On the occasion of Galileo Galilei’s birthday, Prof. Buonanno receives the biennial award together with Prof. Thibault Damour (Institut des Hautes Études Scientifiques) and Prof. Frans Pretorius (Princeton University). Since 2019, the Italian National Institute for Nuclear Physics (INFN) in collaboration with its National Center for Advanced Studies, Galileo Galilei Institute (GGI) in Florence, honors scientists who have achieved outstanding results in theoretical physics in the 25 years prior the award date.
The INFN honors Alessandra Buonanno for “the fundamental understanding of sources of gravitational radiation by complementary analytic and numerical techniques, enabling predictions that have been confirmed by gravitational wave observations and are now key tools in this new branch of astronomy”. The award is given principally for advances in the analytic and semi-analytic modeling of black hole mergers, by Buonanno and Damour, and in the numerical modeling of those mergers, by Pretorius. These complementary methods, in combination, provide the theoretical framework for understanding the remarkable results about black hole mergers that have been produced in recent years by the LIGO and Virgo observatories.

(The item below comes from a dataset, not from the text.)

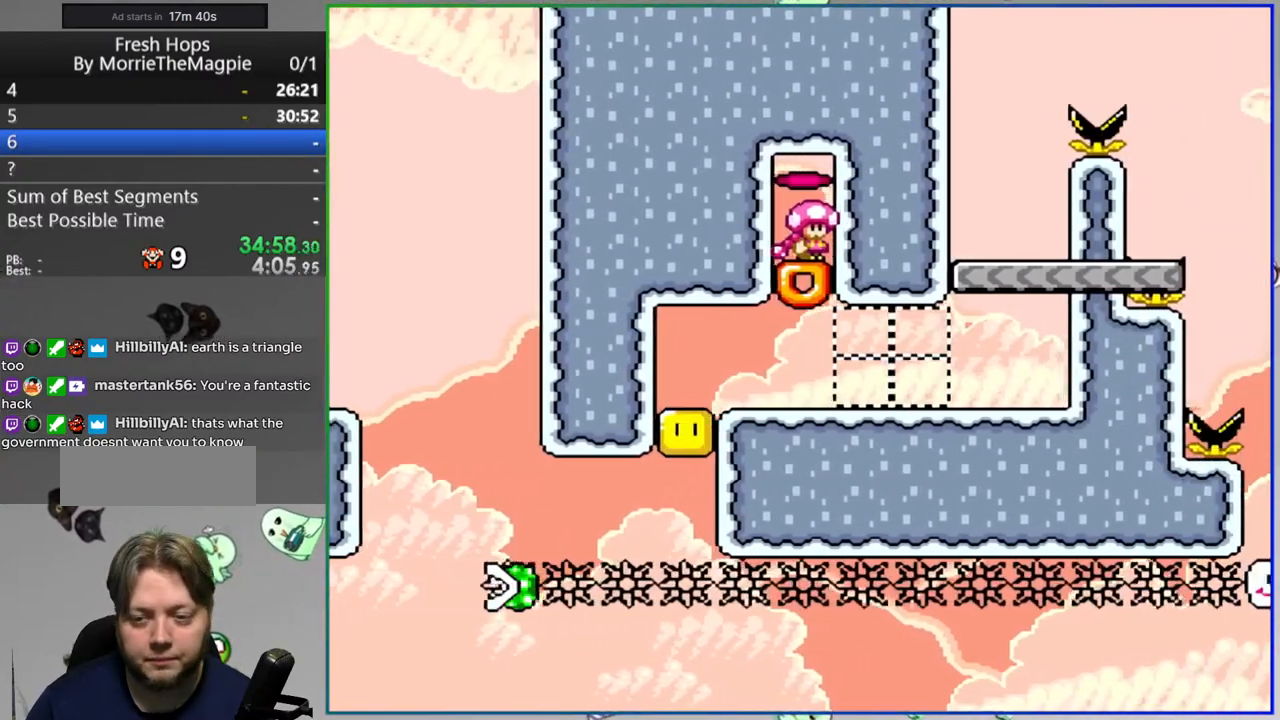
{"buttons": ["Y", "DPAD_RIGHT"], "events": []}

Alessandra Buonanno is the director of the “Astrophysical and Cosmological Relativity” department at the Max Planck Institute for Gravitational Physics in Potsdam. She studied physics in Pisa, and held faculty positions in Paris and at the University of Maryland, where she became full professor in 2010. She is a leading theorist in the field of gravitational-wave physics, and a Principal Investigator of the LIGO Scientific Collaboration. Her work on waveform modeling has been essential in the detection of gravitational waves from binary systems composed of black holes and/or neutron stars, and the physical interpretation of the signals. For her contributions to LIGO and Virgo discoveries, she was awarded several prizes, including the 2018 Leibniz prize – the most prestigious research prize in Germany. She is a Fellow of the International Society on General Relativity and Gravitation, and of the American Physical Society. She holds a professorship at the University of Maryland, and honorary professorships at the Humboldt University in Berlin, and the University of Potsdam.